Ответ Европейского Союза на COVID-19

Политическая система Европейского Союза как многоуровневая система принятия решений, обладающая способностью действовать наднационально на международном, многостороннем и транснациональном уровнях,[15] хорошо подходит для менеджмента транснационального глобального кризиса здравоохранения, который превратился в экзистенциальный социальный, экономический кризис и кризис безопасности. Лидерство и солидарность необходимы для успешного прохождения Европейского Союза через этот экзистенциальный кризис. Этот тривиальный призыв к лидерству и солидарности как никогда важен для того, чтобы спасти европейский проект от развала и Европу от падения в темные времена национализма. Лидерство и солидарность важнее, чем во время любого из многих кризисов, через которые прошел Европейский Союз с момента своего основания.[16]

На ранних этапах кризиса COVID-19 в Европе ЕС не демонстрировал большого присутствия.[17] Конечно, это вызвало много критики. В самом деле, ЕС не предпринимал действий в начале эпидемии COVID-19, поскольку общественное здравоохранение не входит ни в исключительную, ни в общую компетенцию ЕС. Общественное здравоохранение является национальной компетенцией и ЕС имеет только вспомогательные компетенции в соответствии с Лиссабонским договором: «Союз может осуществлять действия для поддержки, координации или дополнения действий государств-членов по защите и улучшению здоровья людей». Государства-члены первоначально действовали в одностороннем порядке в соответствии со своими национальными правилами на случай непредвиденных обстоятельств. Достаточно красноречиво то, что большинство критиков исходили из того, что ЕС, конечно, должен играть заметную роль в общественном здравоохранении!

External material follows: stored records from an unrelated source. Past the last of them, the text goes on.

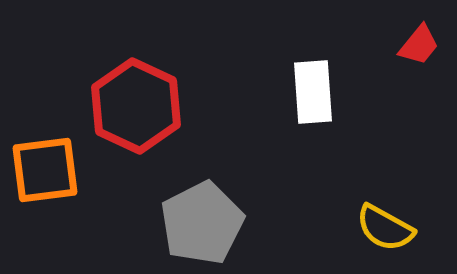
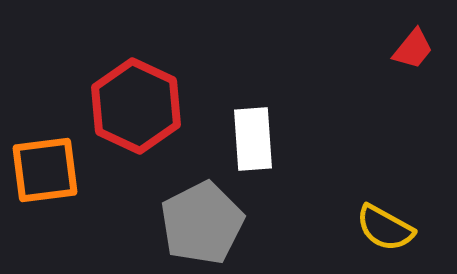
red trapezoid: moved 6 px left, 4 px down
white rectangle: moved 60 px left, 47 px down
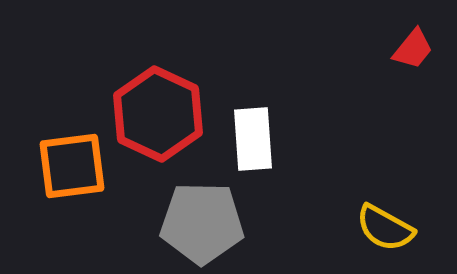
red hexagon: moved 22 px right, 8 px down
orange square: moved 27 px right, 4 px up
gray pentagon: rotated 28 degrees clockwise
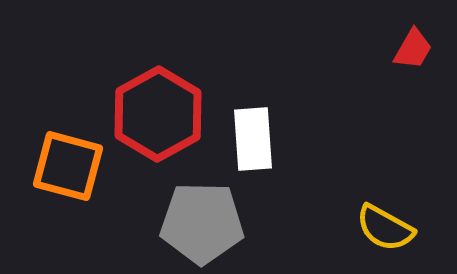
red trapezoid: rotated 9 degrees counterclockwise
red hexagon: rotated 6 degrees clockwise
orange square: moved 4 px left; rotated 22 degrees clockwise
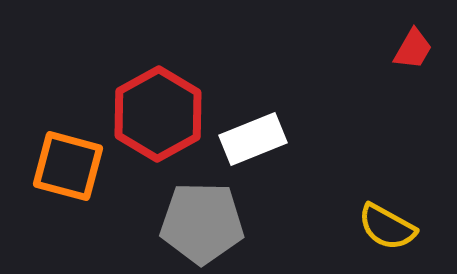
white rectangle: rotated 72 degrees clockwise
yellow semicircle: moved 2 px right, 1 px up
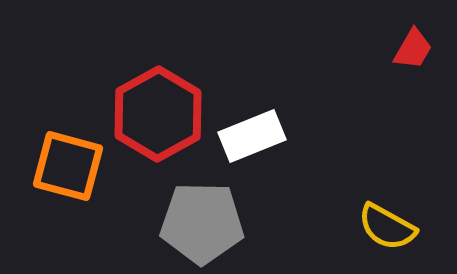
white rectangle: moved 1 px left, 3 px up
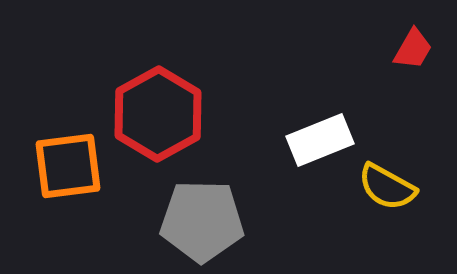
white rectangle: moved 68 px right, 4 px down
orange square: rotated 22 degrees counterclockwise
gray pentagon: moved 2 px up
yellow semicircle: moved 40 px up
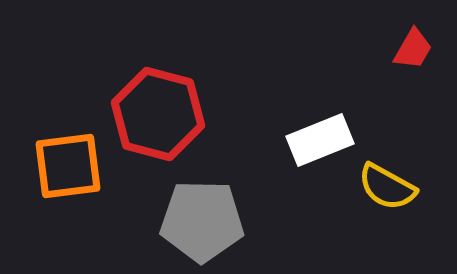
red hexagon: rotated 16 degrees counterclockwise
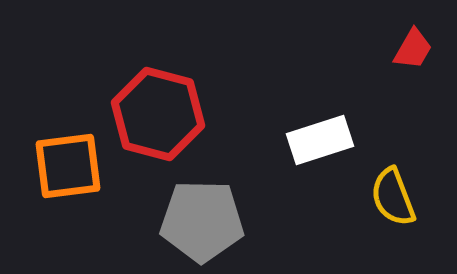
white rectangle: rotated 4 degrees clockwise
yellow semicircle: moved 6 px right, 10 px down; rotated 40 degrees clockwise
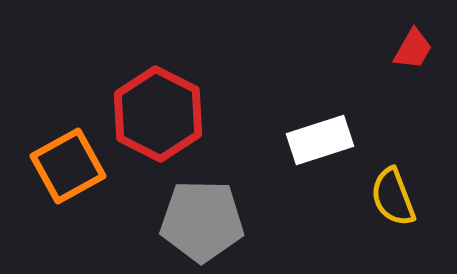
red hexagon: rotated 12 degrees clockwise
orange square: rotated 22 degrees counterclockwise
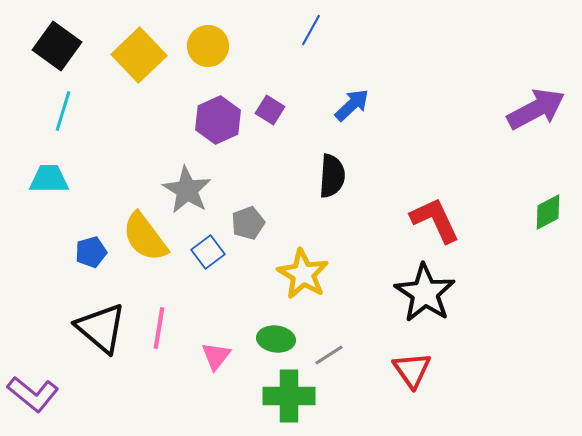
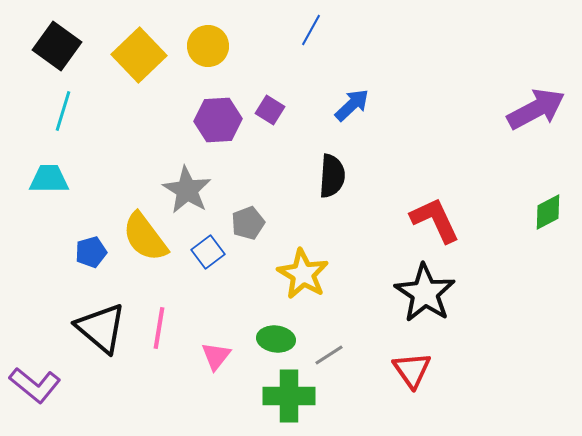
purple hexagon: rotated 21 degrees clockwise
purple L-shape: moved 2 px right, 9 px up
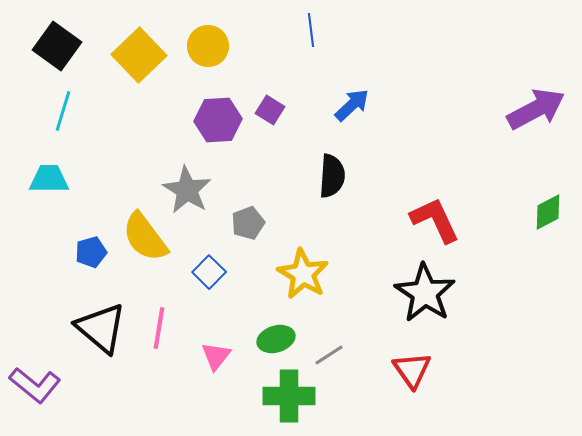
blue line: rotated 36 degrees counterclockwise
blue square: moved 1 px right, 20 px down; rotated 8 degrees counterclockwise
green ellipse: rotated 24 degrees counterclockwise
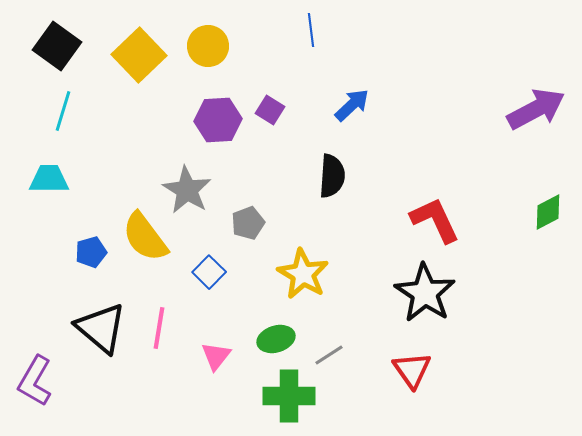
purple L-shape: moved 4 px up; rotated 81 degrees clockwise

Когда большинство границ в Шенгенской зоне было закрыто в результате односторонних действий и без дальнейшей координации, Комиссия ЕС впервые вмешалась, напомнив государствам-членам ЕС об их обязательствах. Негативным последствием нескоординированного закрытия границ между странами-членами стало нарушение цепочек поставок внутри ЕС. Это, конечно, было непреднамеренным последствием второго порядка односторонних действий, что заставило комиссию ЕС вмешаться в защиту единого рынка.

На первый взгляд, антикризисный менеджмент ЕС казался нескоординированным и показывал неадекватность ЕС, но если присмотреться внимательно, видно, что ЕС взял на себя гораздо больше ответственности и действий по кризисному менеджменту, оказывая немедленную помощь тем людям и государствам-членам, которые больше всего пострадали от COVID-19, в частности Италии, Испании и Франции. Активные знаки солидарности европейских народов, граждан, регионов, стран-членов ЕС и ЕС с наиболее нуждающимися в наиболее пострадавших странах были очень впечатляющими: оказание помощи путем отправки медицинских материалов, медицинских работников, обеспечение мест для наиболее пострадавших пациентов в больницах и реанимациях, защита медицинских работников и граждан и возвращение граждан ЕС со всего мира в ходе крупнейшей эвакуационной операции за всю историю, более 60 000 оказавшихся в затруднительном положении граждан ЕС были доставлены домой.[18] «Не говорите пренебрежительно об этом», – предупредил Стефан Корнелиус, один из ведущих немецких обозревателей еще в начале апреля 2020 года. Его предостережение взывало к активной солидарности и коллективной реакции ЕС.

COVID-19 представляет собой проверку солидарности государств-членов ЕС, солидарности общества (обществ) ЕС, экономики ЕС при блокировке всех экономик, институциональной устойчивости ЕС и, таким образом, европейского проекта. Реакция Европейского Союза на COVID-19 после начального периода национальных ответов и пакетов мер на случай непредвиденных обстоятельств была очень впечатляющей. Общий ответ ЕС в денежном выражении составляет 3 триллиона евро. Ответная реакция [19] ЕС на коронавирус состоит из медицинских, пограничных и связанных с мобильностью экономических мер, содействия исследованиям, в том числе для вакцины, и борьбы с дезинформацией, поскольку пандемия с самого начала сопровождалась «инфодемией».[20]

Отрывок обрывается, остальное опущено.